▶ **Prompt 1**
From the technical debt thread, copy the part that opens with the words containing "Really, this is" and closes with "favorite whatever.".
▶ **Prompt 2**
According to the reply in the technical debt thread, which things done to technical debt come only with experience? List every one.
▶ **Prompt 3**
Keep writing the technical debt thread, starting after its last sentence.

Ask HN: Avoiding techical debt - uptownhr

I saw a another ask hn post today regarding technical debt and I wanted to ask this.<p>If technical debt is a big deal, KISS should be the most important decision. Let me elaborate.<p>Even before writing a single line of code, chosing the frameworks and or introducing a framework to you application stack is a big decision. For example, does your web app need a frontend rendering framework?<p>If there is a single engineer, he will be the devops, backend dev, and frontend dev. Even if the dev is familiar with angular or react, the simple introduction of such a framework is an immediate take on a debt. This is one way too look at it.<p>Do you just write the so called jquery spaghetti code that people frown upon so kuch these days? Or is writing jquery code more of a technical debt?<p>As a startup, do you slowly incur debt or immediately take on lump sum with more frameworks, betting that it will pay off.
======
thwarted
Recognizing, managing, curating, and killing technical debt is something that
only comes with experience.

It's all about trade offs, and trade offs are informed by the environment they
are in. When it's early and getting an MVP and revenue is important, you need
to go with what you're comfortable with and have significant experience in. To
do otherwise is going to distract you from the area you still need to explore
and become an expert in: the business logic.

Really, this is why you'll see startup job postings saying they are looking
for specific languages or frameworks: when they start seriously hiring for the
first time, they need more people to help grow what they already have, no
matter what that is, not people who want to come in and replace it with their
favorite whatever.

There is no one-size-fits-all solution, and few technical debts are exactly
similar. All are multifaceted and look different from different perspectives.

▶ **Collected material**
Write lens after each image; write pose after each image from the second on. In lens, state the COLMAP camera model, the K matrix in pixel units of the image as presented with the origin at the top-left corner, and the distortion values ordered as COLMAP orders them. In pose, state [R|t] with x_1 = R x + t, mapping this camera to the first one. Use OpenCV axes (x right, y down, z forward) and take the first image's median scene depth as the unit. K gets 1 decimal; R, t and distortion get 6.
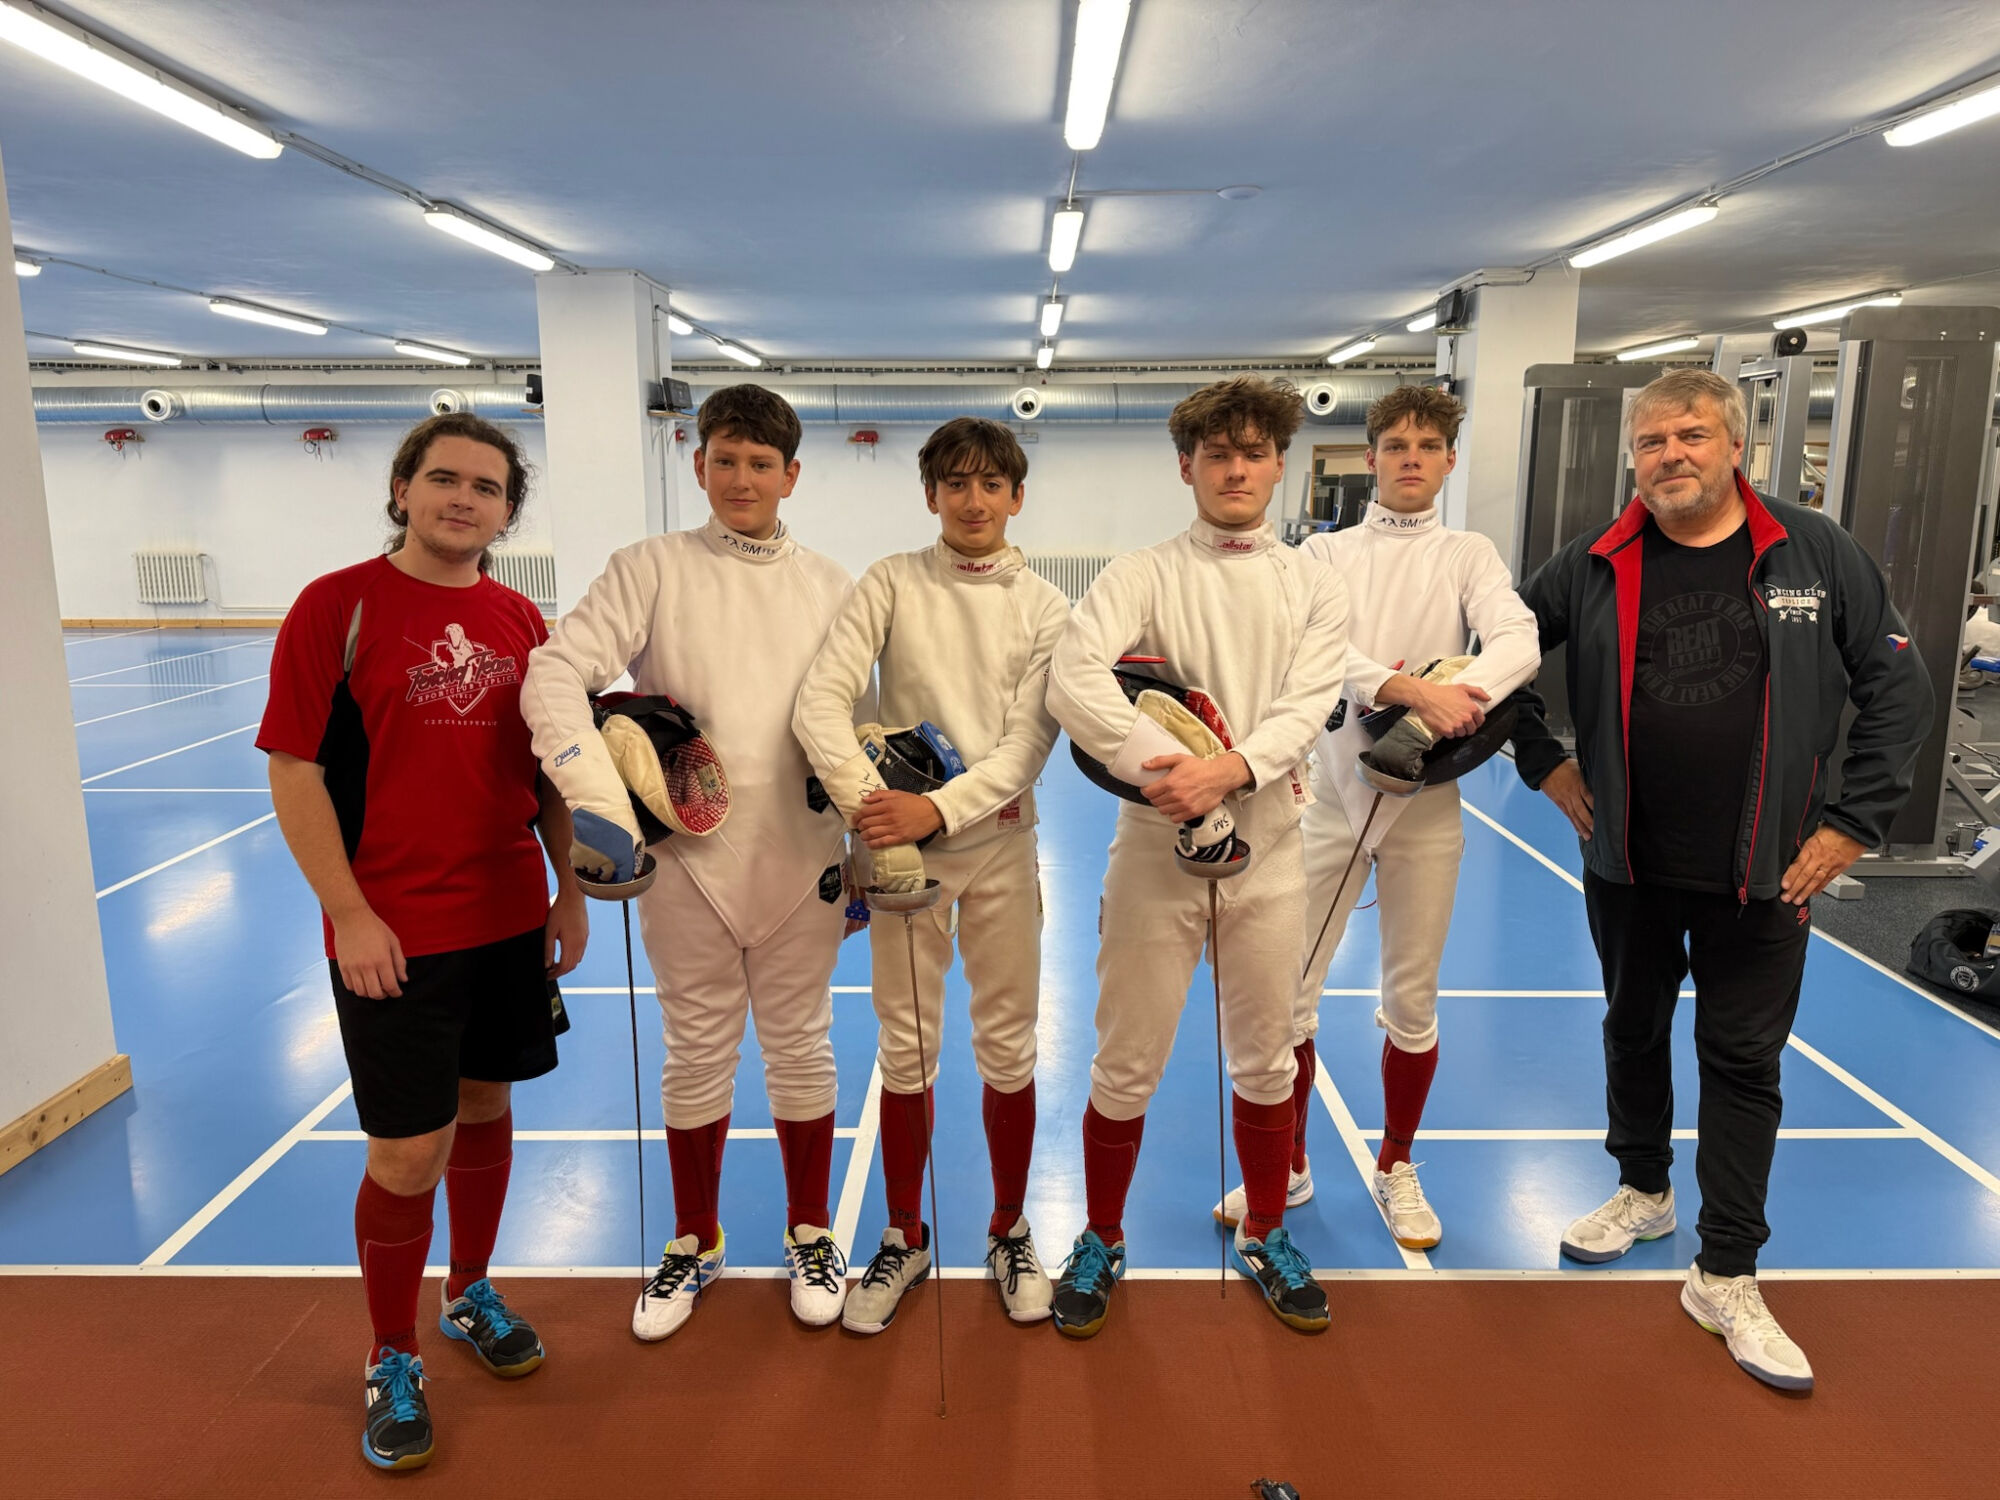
lens RADIAL K [[1352.5, 0, 980.3], [0, 1352.5, 761.4], [0, 0, 1]] dist [0.126084, -0.210283]
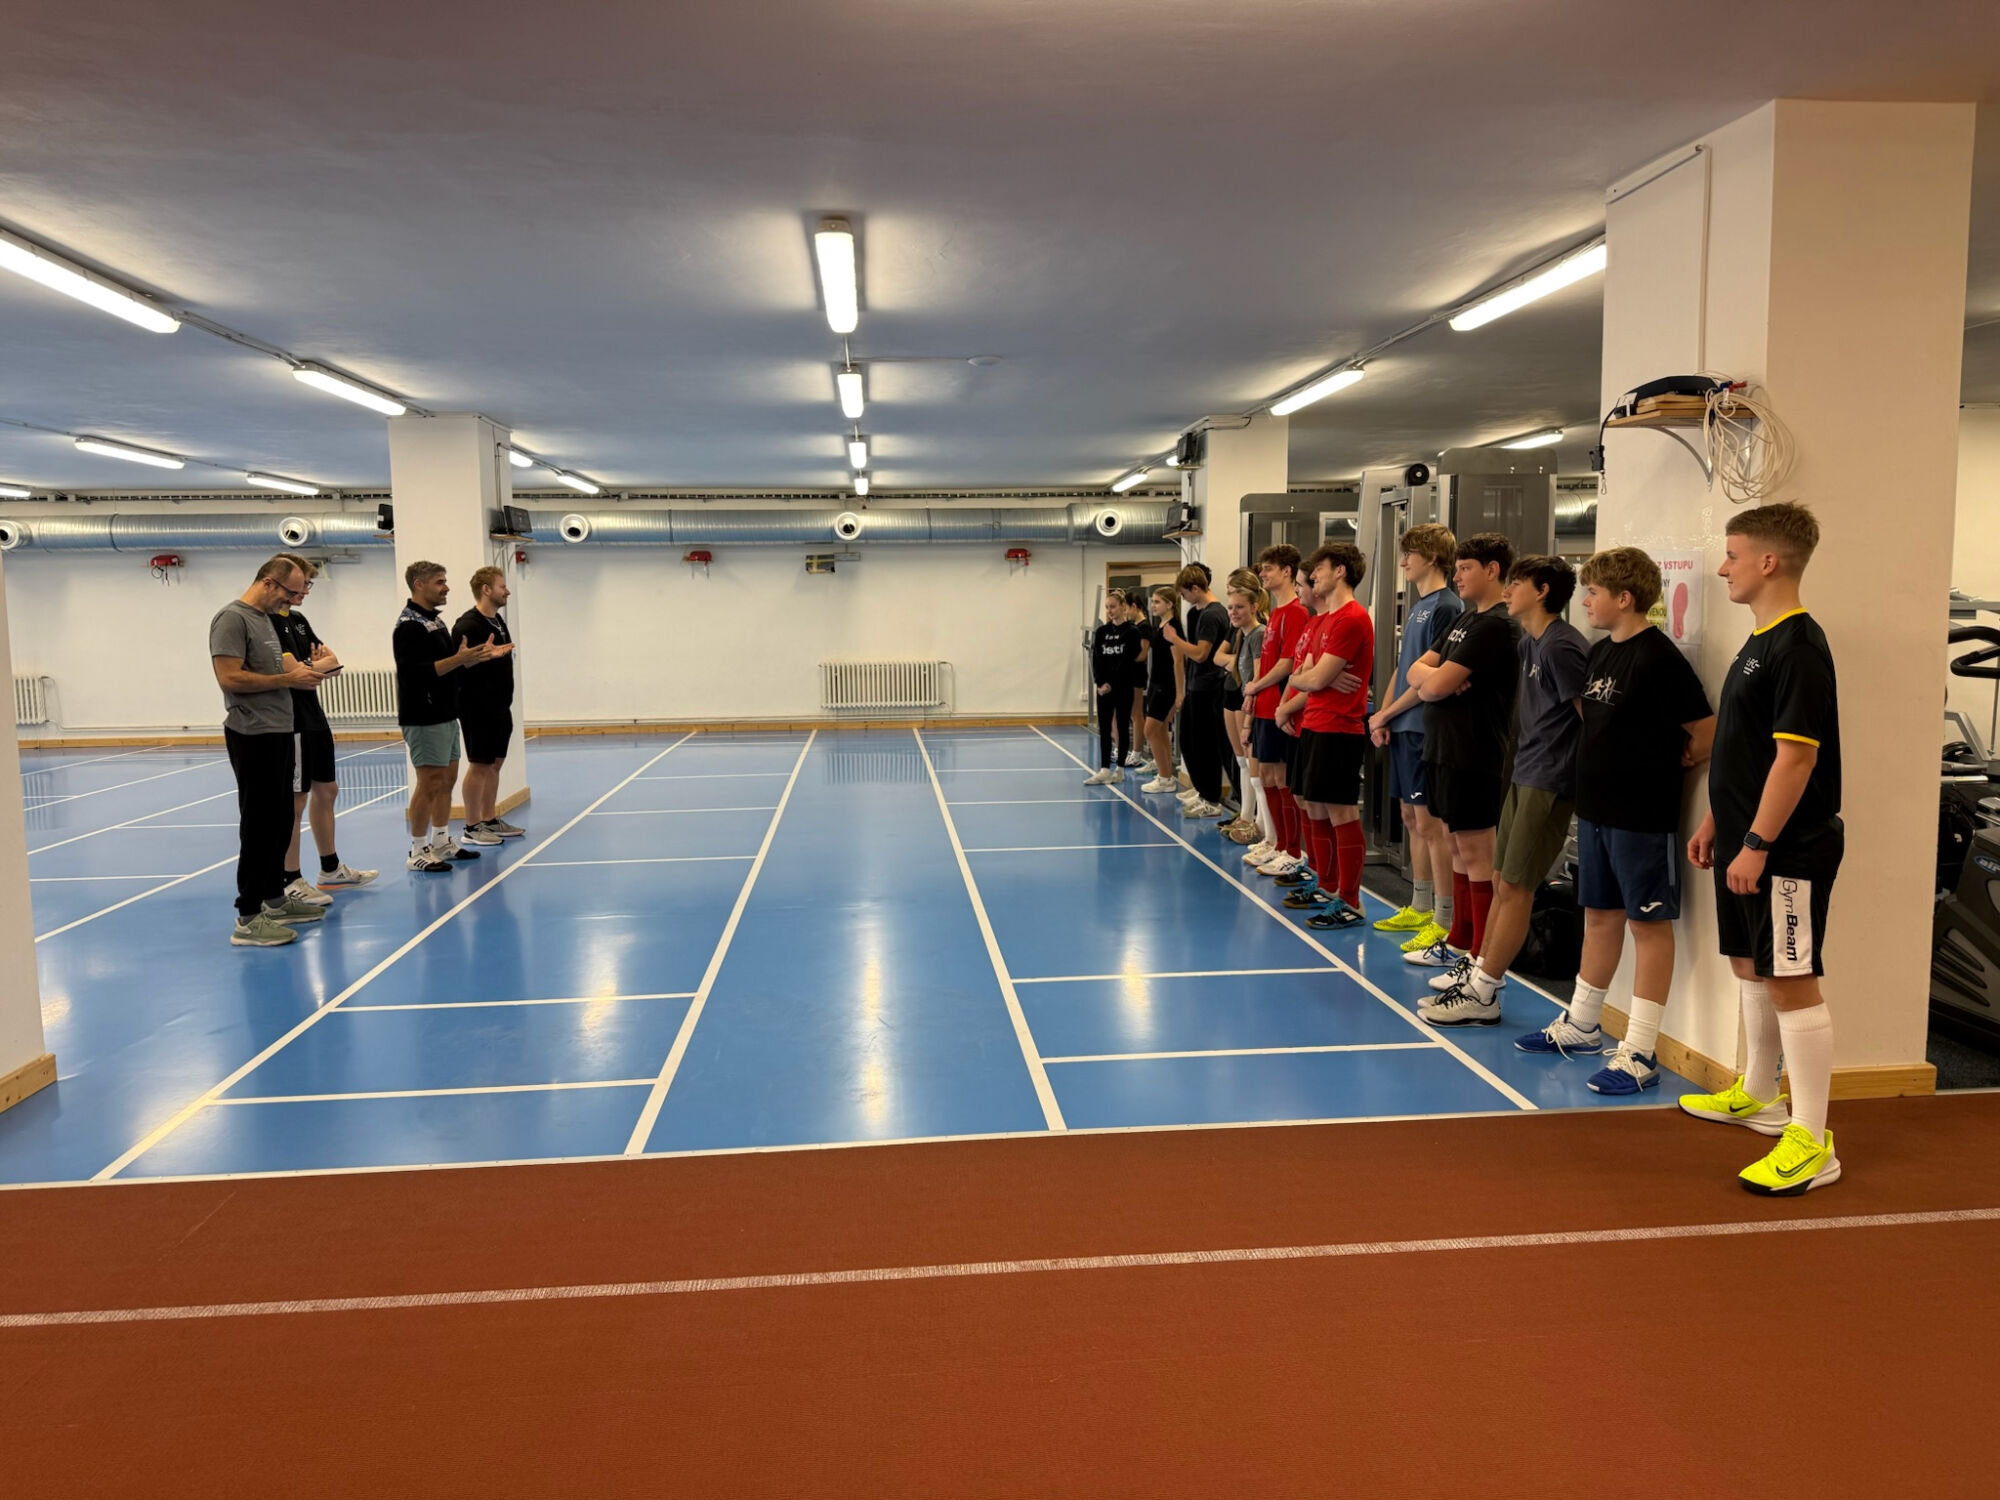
lens RADIAL K [[1451.8, 0, 1000.0], [0, 1451.8, 750.0], [0, 0, 1]] dist [0.116754, -0.196645]
pose [[0.995044, -0.021944, 0.096989, 0.039184], [0.031847, 0.994299, -0.101759, 0.041444], [-0.094203, 0.104343, 0.990070, -0.160300]]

▶ **Exercise answer 1**
Really, this is why you'll see startup job postings saying they are looking
for specific languages or frameworks: when they start seriously hiring for the
first time, they need more people to help grow what they already have, no
matter what that is, not people who want to come in and replace it with their
favorite whatever.

▶ **Exercise answer 2**
- Recognizing
- Managing
- Curating
- Killing

▶ **Exercise answer 3**
What may be technical debt for one company, group of engineers, or at a
specific time, may not be for another company, group, or time.

Presumably, before writing a single line of code, you aren't approaching the
task totally green: your very idea must have been influenced by your abilities
and experience. You should know if your web app needs a frontend rendering
framework, and you're comfortable with one already or are willing to learn one
in the short term. If you know JSON and are familiar with libraries and
language support for it, don't bother looking at protobuf or thrift or
serialization format du jour.

There will be technical debt, or at least there will be things that you
know/think are technical debt that you wish you could have done differently.
But that's the trade off you make. It's not going to be perfect ("perfect is
the enemy of finished", or whatever that line is). The thing to do is make
sure you're making informed decisions, know the tradeoffs, and that you're
comfortable with them _at that time_. This is the only way to make progress,
and progress is the most important thing, especially early on. Later on,
progress will take on a different definition, which may include evaluating
past decisions and recognizing them as technical debt and fixing them up (aka
creating new technical debt).